Onderdeel van kamerstukdossier 31839 -874 Jeugdzorg.

Onderdeel van zaak 2022Z16458:

Onderdeel van activiteiten:

Preview document (🔗 origineel)


Tweede Kamer der Staten-Generaal 2
Vergaderjaar 2021-2022

31 839 Jeugdzorg

Nr. 874 BRIEF VAN DE STAATSSECRETARIS VAN VOLKSGEZONDHEID, WELZIJN EN SPORT

Aan de Voorzitter van de Tweede Kamer der Staten-Generaal

Den Haag, 8 september 2022

De gezondheidsraad heeft in reactie op de adviesvraag van mijn voorganger op 28 juni jl. advies uitgebracht over de vroege herkenning en behandeling van eetstoornissen en de beschikbare kennis over co-morbiditeit. Dit advies heeft u op 1 juli jl. ontvangen (Kamerstuk 31 839, nr. 857). Ik ben de Gezondheidsraad zeer erkentelijk voor het advies dat zij heeft uitgebracht.

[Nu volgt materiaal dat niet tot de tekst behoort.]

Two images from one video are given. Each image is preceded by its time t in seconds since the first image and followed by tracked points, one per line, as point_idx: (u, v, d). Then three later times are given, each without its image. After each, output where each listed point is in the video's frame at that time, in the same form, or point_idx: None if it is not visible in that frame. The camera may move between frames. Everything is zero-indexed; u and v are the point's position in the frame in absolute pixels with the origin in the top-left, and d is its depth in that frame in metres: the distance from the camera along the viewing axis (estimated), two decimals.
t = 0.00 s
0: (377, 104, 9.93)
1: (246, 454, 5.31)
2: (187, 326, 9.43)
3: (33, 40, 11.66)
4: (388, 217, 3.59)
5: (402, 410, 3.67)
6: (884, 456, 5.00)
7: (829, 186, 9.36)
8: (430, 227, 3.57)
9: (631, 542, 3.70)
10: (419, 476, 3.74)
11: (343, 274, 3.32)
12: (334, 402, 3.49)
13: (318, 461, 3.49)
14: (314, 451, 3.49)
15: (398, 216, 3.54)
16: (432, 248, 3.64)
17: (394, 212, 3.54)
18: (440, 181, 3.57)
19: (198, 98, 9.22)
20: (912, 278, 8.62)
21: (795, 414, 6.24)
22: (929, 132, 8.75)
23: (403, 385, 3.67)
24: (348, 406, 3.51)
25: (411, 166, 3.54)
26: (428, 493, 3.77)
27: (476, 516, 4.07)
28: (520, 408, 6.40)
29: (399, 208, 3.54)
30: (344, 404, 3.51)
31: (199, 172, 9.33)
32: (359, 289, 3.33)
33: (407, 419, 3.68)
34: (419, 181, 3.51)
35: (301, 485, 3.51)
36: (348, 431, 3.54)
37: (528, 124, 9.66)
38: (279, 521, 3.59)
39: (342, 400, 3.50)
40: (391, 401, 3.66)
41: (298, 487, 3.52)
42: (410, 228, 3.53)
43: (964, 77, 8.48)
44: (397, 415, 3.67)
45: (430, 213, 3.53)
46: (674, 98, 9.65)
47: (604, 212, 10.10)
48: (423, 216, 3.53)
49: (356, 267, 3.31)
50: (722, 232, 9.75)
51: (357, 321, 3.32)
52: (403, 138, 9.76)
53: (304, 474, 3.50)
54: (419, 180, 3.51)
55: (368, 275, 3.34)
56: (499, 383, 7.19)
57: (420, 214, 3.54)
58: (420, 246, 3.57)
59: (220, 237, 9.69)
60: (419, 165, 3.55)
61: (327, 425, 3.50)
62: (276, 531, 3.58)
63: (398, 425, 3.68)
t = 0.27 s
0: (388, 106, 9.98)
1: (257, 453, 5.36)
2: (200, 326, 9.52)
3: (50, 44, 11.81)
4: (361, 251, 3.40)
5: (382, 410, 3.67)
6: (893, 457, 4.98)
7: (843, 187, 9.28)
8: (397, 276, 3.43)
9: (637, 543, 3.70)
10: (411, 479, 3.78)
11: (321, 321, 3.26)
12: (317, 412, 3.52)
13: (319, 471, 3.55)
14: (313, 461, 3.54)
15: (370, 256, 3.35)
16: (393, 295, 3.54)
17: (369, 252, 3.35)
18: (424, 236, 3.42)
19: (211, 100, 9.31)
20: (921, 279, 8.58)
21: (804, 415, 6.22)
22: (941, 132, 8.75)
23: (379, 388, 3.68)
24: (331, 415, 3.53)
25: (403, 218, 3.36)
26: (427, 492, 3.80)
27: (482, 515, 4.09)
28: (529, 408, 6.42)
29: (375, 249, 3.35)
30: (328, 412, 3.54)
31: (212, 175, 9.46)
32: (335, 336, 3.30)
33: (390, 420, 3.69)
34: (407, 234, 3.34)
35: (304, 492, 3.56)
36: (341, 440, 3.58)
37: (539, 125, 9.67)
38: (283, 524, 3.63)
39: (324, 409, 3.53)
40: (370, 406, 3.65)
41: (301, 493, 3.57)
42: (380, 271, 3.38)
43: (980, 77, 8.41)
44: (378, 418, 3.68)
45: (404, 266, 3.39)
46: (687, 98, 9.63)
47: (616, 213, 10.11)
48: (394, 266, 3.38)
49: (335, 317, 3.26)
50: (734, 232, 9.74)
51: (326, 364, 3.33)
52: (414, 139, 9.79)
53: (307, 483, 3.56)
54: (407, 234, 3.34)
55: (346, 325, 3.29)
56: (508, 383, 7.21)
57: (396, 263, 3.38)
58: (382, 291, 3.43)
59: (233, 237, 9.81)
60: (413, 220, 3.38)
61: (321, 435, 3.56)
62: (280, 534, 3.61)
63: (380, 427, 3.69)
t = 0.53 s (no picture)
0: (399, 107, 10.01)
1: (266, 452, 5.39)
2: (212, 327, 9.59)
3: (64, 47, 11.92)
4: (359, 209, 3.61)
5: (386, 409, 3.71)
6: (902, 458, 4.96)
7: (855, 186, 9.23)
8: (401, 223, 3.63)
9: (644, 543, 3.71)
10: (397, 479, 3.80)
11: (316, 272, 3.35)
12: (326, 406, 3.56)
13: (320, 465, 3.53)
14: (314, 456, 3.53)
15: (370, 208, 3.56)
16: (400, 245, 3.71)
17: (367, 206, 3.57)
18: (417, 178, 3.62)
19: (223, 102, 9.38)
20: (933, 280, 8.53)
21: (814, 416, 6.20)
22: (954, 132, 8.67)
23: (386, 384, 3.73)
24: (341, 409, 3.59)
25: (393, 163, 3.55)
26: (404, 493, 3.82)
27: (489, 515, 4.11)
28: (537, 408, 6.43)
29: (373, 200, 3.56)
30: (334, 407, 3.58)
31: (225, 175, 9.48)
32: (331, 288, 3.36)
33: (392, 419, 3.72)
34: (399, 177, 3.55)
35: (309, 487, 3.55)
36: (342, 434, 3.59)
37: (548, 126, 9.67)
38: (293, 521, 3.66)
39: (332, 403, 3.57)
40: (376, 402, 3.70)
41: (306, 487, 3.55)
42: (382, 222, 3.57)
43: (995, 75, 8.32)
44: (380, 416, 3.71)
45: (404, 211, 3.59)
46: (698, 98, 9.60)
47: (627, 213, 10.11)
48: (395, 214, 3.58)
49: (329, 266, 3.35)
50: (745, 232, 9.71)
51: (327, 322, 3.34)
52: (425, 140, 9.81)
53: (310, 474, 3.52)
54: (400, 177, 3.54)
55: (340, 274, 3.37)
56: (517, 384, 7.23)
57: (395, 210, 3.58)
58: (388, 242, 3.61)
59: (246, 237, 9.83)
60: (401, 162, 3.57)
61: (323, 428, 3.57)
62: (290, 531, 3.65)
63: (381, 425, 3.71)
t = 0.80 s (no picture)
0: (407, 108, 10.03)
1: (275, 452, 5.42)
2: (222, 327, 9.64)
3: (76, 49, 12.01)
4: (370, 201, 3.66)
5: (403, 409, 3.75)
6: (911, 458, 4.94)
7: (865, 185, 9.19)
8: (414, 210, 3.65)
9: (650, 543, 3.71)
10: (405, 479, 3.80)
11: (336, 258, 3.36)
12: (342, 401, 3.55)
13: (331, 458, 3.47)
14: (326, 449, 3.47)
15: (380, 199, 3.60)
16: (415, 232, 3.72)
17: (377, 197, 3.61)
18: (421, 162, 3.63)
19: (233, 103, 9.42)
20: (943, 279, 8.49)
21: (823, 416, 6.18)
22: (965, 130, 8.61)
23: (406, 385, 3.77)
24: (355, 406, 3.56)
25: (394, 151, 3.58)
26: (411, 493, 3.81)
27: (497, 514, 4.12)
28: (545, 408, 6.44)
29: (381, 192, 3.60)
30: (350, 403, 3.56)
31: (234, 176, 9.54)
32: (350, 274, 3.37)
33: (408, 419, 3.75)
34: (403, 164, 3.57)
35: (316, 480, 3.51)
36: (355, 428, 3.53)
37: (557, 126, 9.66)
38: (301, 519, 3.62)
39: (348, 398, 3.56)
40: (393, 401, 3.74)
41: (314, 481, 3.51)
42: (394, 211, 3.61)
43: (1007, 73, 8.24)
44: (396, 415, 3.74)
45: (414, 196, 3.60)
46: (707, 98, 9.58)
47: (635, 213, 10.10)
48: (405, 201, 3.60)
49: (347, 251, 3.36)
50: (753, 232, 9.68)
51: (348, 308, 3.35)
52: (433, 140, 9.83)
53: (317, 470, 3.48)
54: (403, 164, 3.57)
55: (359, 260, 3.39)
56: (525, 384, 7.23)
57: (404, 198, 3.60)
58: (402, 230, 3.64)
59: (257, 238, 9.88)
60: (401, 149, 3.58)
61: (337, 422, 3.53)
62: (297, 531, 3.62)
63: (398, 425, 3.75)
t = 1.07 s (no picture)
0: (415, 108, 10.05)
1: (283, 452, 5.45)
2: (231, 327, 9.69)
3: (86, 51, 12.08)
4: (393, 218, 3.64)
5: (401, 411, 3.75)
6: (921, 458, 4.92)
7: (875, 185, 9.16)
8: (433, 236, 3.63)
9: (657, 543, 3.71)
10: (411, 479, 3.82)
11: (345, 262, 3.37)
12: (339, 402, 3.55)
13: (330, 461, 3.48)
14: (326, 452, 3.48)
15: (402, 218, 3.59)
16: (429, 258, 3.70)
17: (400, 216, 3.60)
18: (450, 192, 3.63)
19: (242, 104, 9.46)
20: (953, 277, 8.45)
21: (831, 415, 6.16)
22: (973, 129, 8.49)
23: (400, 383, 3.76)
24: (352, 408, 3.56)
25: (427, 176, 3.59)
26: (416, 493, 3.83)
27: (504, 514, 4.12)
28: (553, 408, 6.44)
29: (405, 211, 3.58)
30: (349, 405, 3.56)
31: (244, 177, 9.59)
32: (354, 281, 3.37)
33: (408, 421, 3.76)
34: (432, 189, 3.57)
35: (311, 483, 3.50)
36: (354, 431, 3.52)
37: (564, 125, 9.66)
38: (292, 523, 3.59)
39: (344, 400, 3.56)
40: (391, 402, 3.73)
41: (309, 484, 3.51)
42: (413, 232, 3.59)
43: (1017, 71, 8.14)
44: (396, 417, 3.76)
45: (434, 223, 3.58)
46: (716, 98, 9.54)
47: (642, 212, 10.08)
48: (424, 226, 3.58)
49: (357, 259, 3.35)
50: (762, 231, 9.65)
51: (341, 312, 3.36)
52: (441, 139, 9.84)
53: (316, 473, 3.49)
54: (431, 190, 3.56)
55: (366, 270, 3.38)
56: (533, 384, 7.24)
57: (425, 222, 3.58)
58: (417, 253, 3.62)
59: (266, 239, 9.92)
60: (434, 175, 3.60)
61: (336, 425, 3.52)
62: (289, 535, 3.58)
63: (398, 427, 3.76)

Allereerst wil ik mijn waardering uitspreken voor de inzet en het werk dat professionals doen om jongeren met een eetstoornis zo snel en goed mogelijk te helpen. Ik zie dat de zorgvraag rondom eetstoornissen – mogelijk mede als gevolg van de maatregelen om de verspreiding van het coronavirus tegen te gaan – toeneemt. Dit terwijl hulp en zorg rondom eetstoornissen al onder spanning stond en deze zorg complex is. Dit vergroot de werkdruk voor professionals in deze sector en zij staan hiermee voor grote uitdagingen. Ik deel met de Gezondheidsraad dat verbeteringen nodig zijn. In deze brief zal ik kort de aanleiding voor de adviesvraag schetsen. Vervolgens ga ik in op de antwoorden op de gestelde onderzoeksvragen en de belangrijkste adviezen uit het advies van de Gezondheidsraad en geef ik aan hoe ik hieraan opvolging ga geven.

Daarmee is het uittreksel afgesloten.